General footy writing: Support the [real] supporters

by Patrick O’Keeffe

 

I don’t really hold any personal grudge against Andrew Demetriou. I haven’t met the bloke. I know that he played football, though I was too young to recall his playing days, which ended before the VFL competition had entered my consciousness. I once held open a restaurant door for him. He didn’t acknowledge my display of courtesy, which caused me to feel slightly aggrieved. Nevertheless, my concern is not with restaurant doors. My concern is for the rusted on, diehard supporters of the AFL competition.

With the World Twenty20 Championships about to commence in England, hot on the heels of the second installment of the Indian Premier League, it is worth noting that this format of the game was developed to attract people who don’t actually like cricket. This in itself is quite humorous. However, the popularity of this format is threatening the primacy of Test cricket. Cricket administrators must think long and hard about the level of support for Twenty20, and the nature of that support. They must also consider the loyal supporters of the longer form of the game, who scarcely recognise Twenty20 as cricket.

I remember the booming support for basketball in the early 1990’s. Unfortunately, this proved to be all too fleeting. Perhaps this sudden rise, then decline in support for the game can be attributed to basketball being considered by many as a passing fancy. Perhaps those drawn briefly to basketball didn’t have a genuine historical attachment to the game. When the novelty of seeing a big slam dunk wore off, they drifted back to the various football codes. At least, that was my experience.

This leads me back to the AFL Administration. I’m just not sure what to make of it all sometimes. I’m concerned with the disturbing regularity with which the AFL Competition is portrayed by the AFL Administration as a marketable product, to be consumed by empty-vessel consumers. Referring to the possible inclusion into the AFL of a team from West Sydney, AFL Chief Operating Officer Gill McLachlan recently stated that “We need to succeed in terms of securing the right level of support”. Sadly, I fear that Mclachlan was referring to corporate support, not the two million people in Western Sydney who have little interest in the AFL competition. Maybe it doesn’t matter that no one will support these expansion teams, as long as television networks will still pay through the nose to broadcast their games.

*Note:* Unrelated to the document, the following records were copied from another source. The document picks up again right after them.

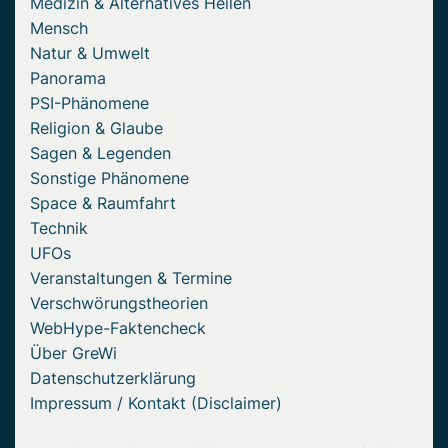
Medizin & Alternatives Heilen
Mensch
Natur & Umwelt
Panorama
PSI-Phänomene
Religion & Glaube
Sagen & Legenden
Sonstige Phänomene
Space & Raumfahrt
Technik
UFOs
Veranstaltungen & Termine
Verschwörungstheorien
WebHype-Faktencheck
Über GreWi
Datenschutzerklärung
Impressum / Kontakt (Disclaimer)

It continually mystifies me, why a sport with such a rich history must be referred to in such dehumanising terms. I’m constantly being told that “footy is a business”. Well, perhaps the AFL is a business. Maybe the balance sheets are more important than the scoresheets. Perhaps a clean, fast game; devoid of big clashes, shirtfronts, dust-ups and screamers does look good on the telly. Perhaps the television networks are more important to future of the game than the millions of supporters who have loved footy since they could walk. Perhaps people who don’t love the game, matter more to Administrators of the AFL than people who do.

Referring back to restaurant doors, I am wondering if the most trenchant of football supporters are being taken for granted, in this brave new era of AFL expansion and corporatisation. Evidence of this is no more apparent than in the efforts to include teams from the Gold Coast and Western Sydney in the AFL competition, rather than inclusion of a team from Tasmania. Lamentably, the AFL seem to consider that the AFL supporters in Tasmania will always be AFL supporters, and that there are no new supporters to be gained through supporting the push for an AFL team from Tasmania. Such thinking is terribly flawed.

The apparent willingness of the AFL to ignore the passionate bid for an AFL team from Tasmania sends some ominous signals to supporters of the AFL competition. The AFL is telling us that they would prefer to cater to potential new supporters, who may currently prefer rugby league or soccer, than existing supporters of the competition.

Interest in Twenty20 cricket will wane. Evidence has emerged that this is already occurring. Support for basketball in Australia evaporated almost as quickly as it emerged. The AFL Administration must consider themselves extremely fortunate. They run a competition which has significant support, which has a rich and proud history and which is supported to the hilt by millions of people across the country. They must look after these supporters, not take this support for granted.

 

Comments

  1. Patrick – spot on. The only thing you left out is the AFL’s desire to make our game nice and clean so parents won’t think its too rough, and not let their little darlings play the game. Heaven forbid that their soft, fat, indulged little kids should get dirt on their knees. Imagine that, arranging the rules of our great game for people who have doubts about it in the first place. As Harry Who used to say “Amazing”.

  2. Pamela Sherpa says

    FOOTY-Patrick , the problem is -what can supporters do about the business that sport has become if they have no say in it?

    BASKETBALL The state of the game at the elite level isn’t always the measure of the health of the whole sport. For example there are basketball competitions in Melbourne that have a waiting list of 20 teams that want to register to play.

    CRICKET. I don’t think it has to be either/ or. Different forms of the game maybe but it’s still cricket.